## Ações pedidas
a. Transcreva do excerto tudo o que vai de "No entanto, para" até "raiz do problema.", substituindo "transportes coletivos" por "transportes públicos".
b. Indique se cada afirmação está de acordo com o excerto, respondendo sim ou não e citando as palavras decisivas do texto: (i) a médio e longo prazo, a resposta passa pelo investimento público; (ii) quem escreve o comentário tem formação específica em Economia política; (iii) os combustíveis fósseis consumidos são sobretudo produzidos no país.

## Excerto do documento
No entanto, para evitar que a inflação se torne persistente, é preciso outro tipo de medidas. A médio e longo prazo, a resposta passa pelo investimento público. A crise dos preços da energia reforça a necessidade de um plano de investimentos nos transportes coletivos, na produção de renováveis e na promoção da eficiência energética dos edifícios, com dois objetivos principais: promover a reorientação das atividades económicas em linha com o combate às alterações climáticas e reduzir substancialmente o consumo de combustíveis fósseis maioritariamente importados, melhorando o saldo da balança de pagamentos do país. Para resolver problemas estruturais, as políticas públicas têm de atuar na raiz do problema.
2 comentários:
Caro Vicente,
Leio sempre com muita atenção os posts que aqui publica bem como os artigos que escreve para o LeMonde Diplo
Os LdB e o LmD aguçaram a minha curiosidade por Economia política embora não tenha nenhuma formação específica na área.

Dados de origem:

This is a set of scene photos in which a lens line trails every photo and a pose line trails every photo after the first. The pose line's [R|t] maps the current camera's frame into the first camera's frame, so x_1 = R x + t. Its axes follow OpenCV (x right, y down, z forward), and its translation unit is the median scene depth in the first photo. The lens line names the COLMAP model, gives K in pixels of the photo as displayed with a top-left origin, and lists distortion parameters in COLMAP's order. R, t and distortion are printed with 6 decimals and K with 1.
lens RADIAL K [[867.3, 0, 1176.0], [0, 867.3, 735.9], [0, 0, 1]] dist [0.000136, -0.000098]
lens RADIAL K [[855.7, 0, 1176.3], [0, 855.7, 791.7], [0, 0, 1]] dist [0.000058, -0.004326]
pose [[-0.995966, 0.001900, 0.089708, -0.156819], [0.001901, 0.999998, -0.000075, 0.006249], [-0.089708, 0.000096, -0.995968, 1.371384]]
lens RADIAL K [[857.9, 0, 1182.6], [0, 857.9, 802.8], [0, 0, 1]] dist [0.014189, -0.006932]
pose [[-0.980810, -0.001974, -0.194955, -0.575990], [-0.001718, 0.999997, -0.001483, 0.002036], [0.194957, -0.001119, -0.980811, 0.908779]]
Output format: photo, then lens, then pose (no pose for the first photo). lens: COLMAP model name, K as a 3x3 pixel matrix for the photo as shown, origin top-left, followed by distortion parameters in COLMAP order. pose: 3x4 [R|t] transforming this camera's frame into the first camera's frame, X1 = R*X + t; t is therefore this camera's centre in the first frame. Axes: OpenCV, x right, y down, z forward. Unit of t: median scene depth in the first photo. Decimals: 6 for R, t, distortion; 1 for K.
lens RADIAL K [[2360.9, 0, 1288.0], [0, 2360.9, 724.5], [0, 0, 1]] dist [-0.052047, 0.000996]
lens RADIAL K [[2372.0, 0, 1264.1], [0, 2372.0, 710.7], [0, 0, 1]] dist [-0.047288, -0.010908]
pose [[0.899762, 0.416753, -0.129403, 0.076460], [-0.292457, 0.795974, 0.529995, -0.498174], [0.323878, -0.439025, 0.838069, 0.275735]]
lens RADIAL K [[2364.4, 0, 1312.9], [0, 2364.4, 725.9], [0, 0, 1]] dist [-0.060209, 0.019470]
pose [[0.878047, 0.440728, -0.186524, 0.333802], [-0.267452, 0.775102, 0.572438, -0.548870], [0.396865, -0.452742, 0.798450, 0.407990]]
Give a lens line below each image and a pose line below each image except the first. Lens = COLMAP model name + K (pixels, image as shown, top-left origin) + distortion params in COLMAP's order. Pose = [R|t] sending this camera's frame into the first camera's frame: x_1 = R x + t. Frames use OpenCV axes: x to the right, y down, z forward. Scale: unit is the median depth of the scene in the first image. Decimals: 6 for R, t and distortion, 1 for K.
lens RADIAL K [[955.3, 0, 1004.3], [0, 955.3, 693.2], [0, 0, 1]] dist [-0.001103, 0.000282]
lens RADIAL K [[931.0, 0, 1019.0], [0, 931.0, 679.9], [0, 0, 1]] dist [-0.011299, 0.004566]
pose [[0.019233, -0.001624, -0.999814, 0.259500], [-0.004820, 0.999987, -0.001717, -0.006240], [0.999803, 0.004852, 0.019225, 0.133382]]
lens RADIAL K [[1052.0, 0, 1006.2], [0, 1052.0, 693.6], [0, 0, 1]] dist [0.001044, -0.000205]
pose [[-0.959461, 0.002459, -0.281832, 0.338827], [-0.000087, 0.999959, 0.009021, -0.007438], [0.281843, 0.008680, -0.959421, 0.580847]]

## Respostas por item
a.
No entanto, para evitar que a inflação se torne persistente, é preciso outro tipo de medidas. A médio e longo prazo, a resposta passa pelo investimento público. A crise dos preços da energia reforça a necessidade de um plano de investimentos nos transportes públicos, na produção de renováveis e na promoção da eficiência energética dos edifícios, com dois objetivos principais: promover a reorientação das atividades económicas em linha com o combate às alterações climáticas e reduzir substancialmente o consumo de combustíveis fósseis maioritariamente importados, melhorando o saldo da balança de pagamentos do país. Para resolver problemas estruturais, as políticas públicas têm de atuar na raiz do problema.

b.
(i) Sim: "A médio e longo prazo, a resposta passa pelo investimento público."
(ii) Não: "embora não tenha nenhuma formação específica na área."
(iii) Não: "combustíveis fósseis maioritariamente importados"